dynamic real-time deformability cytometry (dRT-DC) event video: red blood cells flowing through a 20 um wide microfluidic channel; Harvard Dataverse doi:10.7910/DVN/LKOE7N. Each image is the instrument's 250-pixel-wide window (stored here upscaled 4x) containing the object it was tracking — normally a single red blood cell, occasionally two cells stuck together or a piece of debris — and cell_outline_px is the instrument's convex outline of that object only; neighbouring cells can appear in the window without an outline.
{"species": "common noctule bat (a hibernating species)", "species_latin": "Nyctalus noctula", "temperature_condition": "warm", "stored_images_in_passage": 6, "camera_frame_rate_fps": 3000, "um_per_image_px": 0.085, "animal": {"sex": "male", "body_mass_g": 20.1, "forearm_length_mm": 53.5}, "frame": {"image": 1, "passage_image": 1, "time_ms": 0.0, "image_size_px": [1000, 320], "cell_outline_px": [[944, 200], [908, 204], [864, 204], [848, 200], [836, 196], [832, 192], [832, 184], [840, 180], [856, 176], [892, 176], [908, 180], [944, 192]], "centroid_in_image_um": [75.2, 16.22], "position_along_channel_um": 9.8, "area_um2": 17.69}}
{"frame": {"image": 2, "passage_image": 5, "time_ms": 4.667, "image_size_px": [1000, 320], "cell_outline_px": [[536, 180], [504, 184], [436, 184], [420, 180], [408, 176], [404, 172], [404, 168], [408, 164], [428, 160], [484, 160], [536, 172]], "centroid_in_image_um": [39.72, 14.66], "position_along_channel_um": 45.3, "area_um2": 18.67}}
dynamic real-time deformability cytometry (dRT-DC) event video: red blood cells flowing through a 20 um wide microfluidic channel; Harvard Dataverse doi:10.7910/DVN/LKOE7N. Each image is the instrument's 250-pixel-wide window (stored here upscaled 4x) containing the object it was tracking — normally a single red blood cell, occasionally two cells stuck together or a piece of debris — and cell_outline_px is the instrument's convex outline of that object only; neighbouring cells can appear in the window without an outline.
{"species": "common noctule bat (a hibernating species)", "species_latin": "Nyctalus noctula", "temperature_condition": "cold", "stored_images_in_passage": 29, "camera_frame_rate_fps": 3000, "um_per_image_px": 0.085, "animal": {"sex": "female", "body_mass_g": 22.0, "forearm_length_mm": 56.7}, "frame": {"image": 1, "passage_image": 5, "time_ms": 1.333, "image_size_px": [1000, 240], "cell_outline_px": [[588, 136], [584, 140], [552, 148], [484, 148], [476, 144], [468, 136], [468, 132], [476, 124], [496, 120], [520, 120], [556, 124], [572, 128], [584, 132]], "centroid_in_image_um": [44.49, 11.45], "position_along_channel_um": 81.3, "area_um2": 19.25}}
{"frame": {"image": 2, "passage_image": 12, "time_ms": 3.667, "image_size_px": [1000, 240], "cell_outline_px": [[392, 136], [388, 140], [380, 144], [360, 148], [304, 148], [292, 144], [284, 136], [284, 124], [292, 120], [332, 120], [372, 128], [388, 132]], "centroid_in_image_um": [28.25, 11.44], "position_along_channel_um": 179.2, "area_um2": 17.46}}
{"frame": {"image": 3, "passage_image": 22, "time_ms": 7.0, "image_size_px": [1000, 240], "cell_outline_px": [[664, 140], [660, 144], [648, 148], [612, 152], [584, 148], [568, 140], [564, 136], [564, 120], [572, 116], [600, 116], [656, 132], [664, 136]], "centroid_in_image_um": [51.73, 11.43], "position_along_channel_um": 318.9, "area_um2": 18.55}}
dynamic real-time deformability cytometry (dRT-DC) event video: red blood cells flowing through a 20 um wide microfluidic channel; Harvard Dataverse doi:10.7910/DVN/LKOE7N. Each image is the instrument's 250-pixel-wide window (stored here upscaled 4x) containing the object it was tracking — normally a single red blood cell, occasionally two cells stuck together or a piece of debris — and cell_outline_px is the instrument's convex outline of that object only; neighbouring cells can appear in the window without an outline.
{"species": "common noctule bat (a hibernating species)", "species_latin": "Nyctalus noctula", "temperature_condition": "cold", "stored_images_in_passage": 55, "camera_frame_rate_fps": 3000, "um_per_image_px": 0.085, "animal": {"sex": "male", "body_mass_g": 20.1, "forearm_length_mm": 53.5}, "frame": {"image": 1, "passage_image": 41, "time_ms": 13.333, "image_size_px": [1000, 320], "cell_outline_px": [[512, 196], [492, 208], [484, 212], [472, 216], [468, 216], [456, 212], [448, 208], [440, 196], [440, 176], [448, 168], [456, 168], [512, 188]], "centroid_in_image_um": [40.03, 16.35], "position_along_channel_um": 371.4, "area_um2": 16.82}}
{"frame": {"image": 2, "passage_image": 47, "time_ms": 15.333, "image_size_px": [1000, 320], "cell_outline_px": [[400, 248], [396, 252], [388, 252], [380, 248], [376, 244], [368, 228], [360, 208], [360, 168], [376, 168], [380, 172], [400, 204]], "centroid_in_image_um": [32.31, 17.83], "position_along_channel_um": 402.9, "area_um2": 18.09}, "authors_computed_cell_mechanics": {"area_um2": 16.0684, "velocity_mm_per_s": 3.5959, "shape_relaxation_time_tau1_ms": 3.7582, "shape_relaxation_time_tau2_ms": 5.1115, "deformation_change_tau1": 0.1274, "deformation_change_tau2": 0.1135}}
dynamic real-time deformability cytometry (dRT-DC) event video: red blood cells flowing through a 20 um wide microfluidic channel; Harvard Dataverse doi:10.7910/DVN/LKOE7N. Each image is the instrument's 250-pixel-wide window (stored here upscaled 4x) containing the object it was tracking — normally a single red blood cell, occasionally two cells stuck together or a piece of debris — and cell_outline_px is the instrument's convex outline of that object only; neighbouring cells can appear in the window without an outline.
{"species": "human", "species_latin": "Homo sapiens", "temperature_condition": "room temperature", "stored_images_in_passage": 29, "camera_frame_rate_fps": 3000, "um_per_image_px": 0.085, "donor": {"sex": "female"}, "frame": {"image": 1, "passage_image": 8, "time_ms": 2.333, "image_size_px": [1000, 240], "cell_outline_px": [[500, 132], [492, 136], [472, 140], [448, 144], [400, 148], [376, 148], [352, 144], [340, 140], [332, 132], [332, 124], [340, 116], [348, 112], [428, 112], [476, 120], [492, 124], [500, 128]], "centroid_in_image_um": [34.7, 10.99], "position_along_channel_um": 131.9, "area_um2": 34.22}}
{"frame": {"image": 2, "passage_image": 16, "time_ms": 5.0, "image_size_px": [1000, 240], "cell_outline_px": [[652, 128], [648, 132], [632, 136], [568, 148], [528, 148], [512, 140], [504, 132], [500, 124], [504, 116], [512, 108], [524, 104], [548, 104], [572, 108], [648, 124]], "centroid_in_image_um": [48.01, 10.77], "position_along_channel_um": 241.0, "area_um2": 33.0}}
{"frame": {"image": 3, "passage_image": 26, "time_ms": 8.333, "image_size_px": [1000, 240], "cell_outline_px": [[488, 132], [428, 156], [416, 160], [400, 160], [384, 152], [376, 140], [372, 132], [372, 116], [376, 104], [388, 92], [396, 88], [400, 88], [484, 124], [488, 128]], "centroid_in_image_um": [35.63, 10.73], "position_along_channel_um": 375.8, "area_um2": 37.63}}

=====

● The request
Restate every entry word for word.

● Correct response
dynamic real-time deformability cytometry (dRT-DC) event video: red blood cells flowing through a 20 um wide microfluidic channel; Harvard Dataverse doi:10.7910/DVN/LKOE7N. Each image is the instrument's 250-pixel-wide window (stored here upscaled 4x) containing the object it was tracking — normally a single red blood cell, occasionally two cells stuck together or a piece of debris — and cell_outline_px is the instrument's convex outline of that object only; neighbouring cells can appear in the window without an outline.
{"species": "common noctule bat (a hibernating species)", "species_latin": "Nyctalus noctula", "temperature_condition": "warm", "stored_images_in_passage": 6, "camera_frame_rate_fps": 3000, "um_per_image_px": 0.085, "animal": {"sex": "male", "body_mass_g": 20.1, "forearm_length_mm": 53.5}, "frame": {"image": 1, "passage_image": 1, "time_ms": 0.0, "image_size_px": [1000, 320], "cell_outline_px": [[944, 200], [908, 204], [864, 204], [848, 200], [836, 196], [832, 192], [832, 184], [840, 180], [856, 176], [892, 176], [908, 180], [944, 192]], "centroid_in_image_um": [75.2, 16.22], "position_along_channel_um": 9.8, "area_um2": 17.69}}
{"frame": {"image": 2, "passage_image": 5, "time_ms": 4.667, "image_size_px": [1000, 320], "cell_outline_px": [[536, 180], [504, 184], [436, 184], [420, 180], [408, 176], [404, 172], [404, 168], [408, 164], [428, 160], [484, 160], [536, 172]], "centroid_in_image_um": [39.72, 14.66], "position_along_channel_um": 45.3, "area_um2": 18.67}}
dynamic real-time deformability cytometry (dRT-DC) event video: red blood cells flowing through a 20 um wide microfluidic channel; Harvard Dataverse doi:10.7910/DVN/LKOE7N. Each image is the instrument's 250-pixel-wide window (stored here upscaled 4x) containing the object it was tracking — normally a single red blood cell, occasionally two cells stuck together or a piece of debris — and cell_outline_px is the instrument's convex outline of that object only; neighbouring cells can appear in the window without an outline.
{"species": "common noctule bat (a hibernating species)", "species_latin": "Nyctalus noctula", "temperature_condition": "cold", "stored_images_in_passage": 29, "camera_frame_rate_fps": 3000, "um_per_image_px": 0.085, "animal": {"sex": "female", "body_mass_g": 22.0, "forearm_length_mm": 56.7}, "frame": {"image": 1, "passage_image": 5, "time_ms": 1.333, "image_size_px": [1000, 240], "cell_outline_px": [[588, 136], [584, 140], [552, 148], [484, 148], [476, 144], [468, 136], [468, 132], [476, 124], [496, 120], [520, 120], [556, 124], [572, 128], [584, 132]], "centroid_in_image_um": [44.49, 11.45], "position_along_channel_um": 81.3, "area_um2": 19.25}}
{"frame": {"image": 2, "passage_image": 12, "time_ms": 3.667, "image_size_px": [1000, 240], "cell_outline_px": [[392, 136], [388, 140], [380, 144], [360, 148], [304, 148], [292, 144], [284, 136], [284, 124], [292, 120], [332, 120], [372, 128], [388, 132]], "centroid_in_image_um": [28.25, 11.44], "position_along_channel_um": 179.2, "area_um2": 17.46}}
{"frame": {"image": 3, "passage_image": 22, "time_ms": 7.0, "image_size_px": [1000, 240], "cell_outline_px": [[664, 140], [660, 144], [648, 148], [612, 152], [584, 148], [568, 140], [564, 136], [564, 120], [572, 116], [600, 116], [656, 132], [664, 136]], "centroid_in_image_um": [51.73, 11.43], "position_along_channel_um": 318.9, "area_um2": 18.55}}
dynamic real-time deformability cytometry (dRT-DC) event video: red blood cells flowing through a 20 um wide microfluidic channel; Harvard Dataverse doi:10.7910/DVN/LKOE7N. Each image is the instrument's 250-pixel-wide window (stored here upscaled 4x) containing the object it was tracking — normally a single red blood cell, occasionally two cells stuck together or a piece of debris — and cell_outline_px is the instrument's convex outline of that object only; neighbouring cells can appear in the window without an outline.
{"species": "common noctule bat (a hibernating species)", "species_latin": "Nyctalus noctula", "temperature_condition": "cold", "stored_images_in_passage": 55, "camera_frame_rate_fps": 3000, "um_per_image_px": 0.085, "animal": {"sex": "male", "body_mass_g": 20.1, "forearm_length_mm": 53.5}, "frame": {"image": 1, "passage_image": 41, "time_ms": 13.333, "image_size_px": [1000, 320], "cell_outline_px": [[512, 196], [492, 208], [484, 212], [472, 216], [468, 216], [456, 212], [448, 208], [440, 196], [440, 176], [448, 168], [456, 168], [512, 188]], "centroid_in_image_um": [40.03, 16.35], "position_along_channel_um": 371.4, "area_um2": 16.82}}
{"frame": {"image": 2, "passage_image": 47, "time_ms": 15.333, "image_size_px": [1000, 320], "cell_outline_px": [[400, 248], [396, 252], [388, 252], [380, 248], [376, 244], [368, 228], [360, 208], [360, 168], [376, 168], [380, 172], [400, 204]], "centroid_in_image_um": [32.31, 17.83], "position_along_channel_um": 402.9, "area_um2": 18.09}, "authors_computed_cell_mechanics": {"area_um2": 16.0684, "velocity_mm_per_s": 3.5959, "shape_relaxation_time_tau1_ms": 3.7582, "shape_relaxation_time_tau2_ms": 5.1115, "deformation_change_tau1": 0.1274, "deformation_change_tau2": 0.1135}}
dynamic real-time deformability cytometry (dRT-DC) event video: red blood cells flowing through a 20 um wide microfluidic channel; Harvard Dataverse doi:10.7910/DVN/LKOE7N. Each image is the instrument's 250-pixel-wide window (stored here upscaled 4x) containing the object it was tracking — normally a single red blood cell, occasionally two cells stuck together or a piece of debris — and cell_outline_px is the instrument's convex outline of that object only; neighbouring cells can appear in the window without an outline.
{"species": "human", "species_latin": "Homo sapiens", "temperature_condition": "room temperature", "stored_images_in_passage": 29, "camera_frame_rate_fps": 3000, "um_per_image_px": 0.085, "donor": {"sex": "female"}, "frame": {"image": 1, "passage_image": 8, "time_ms": 2.333, "image_size_px": [1000, 240], "cell_outline_px": [[500, 132], [492, 136], [472, 140], [448, 144], [400, 148], [376, 148], [352, 144], [340, 140], [332, 132], [332, 124], [340, 116], [348, 112], [428, 112], [476, 120], [492, 124], [500, 128]], "centroid_in_image_um": [34.7, 10.99], "position_along_channel_um": 131.9, "area_um2": 34.22}}
{"frame": {"image": 2, "passage_image": 16, "time_ms": 5.0, "image_size_px": [1000, 240], "cell_outline_px": [[652, 128], [648, 132], [632, 136], [568, 148], [528, 148], [512, 140], [504, 132], [500, 124], [504, 116], [512, 108], [524, 104], [548, 104], [572, 108], [648, 124]], "centroid_in_image_um": [48.01, 10.77], "position_along_channel_um": 241.0, "area_um2": 33.0}}
{"frame": {"image": 3, "passage_image": 26, "time_ms": 8.333, "image_size_px": [1000, 240], "cell_outline_px": [[488, 132], [428, 156], [416, 160], [400, 160], [384, 152], [376, 140], [372, 132], [372, 116], [376, 104], [388, 92], [396, 88], [400, 88], [484, 124], [488, 128]], "centroid_in_image_um": [35.63, 10.73], "position_along_channel_um": 375.8, "area_um2": 37.63}}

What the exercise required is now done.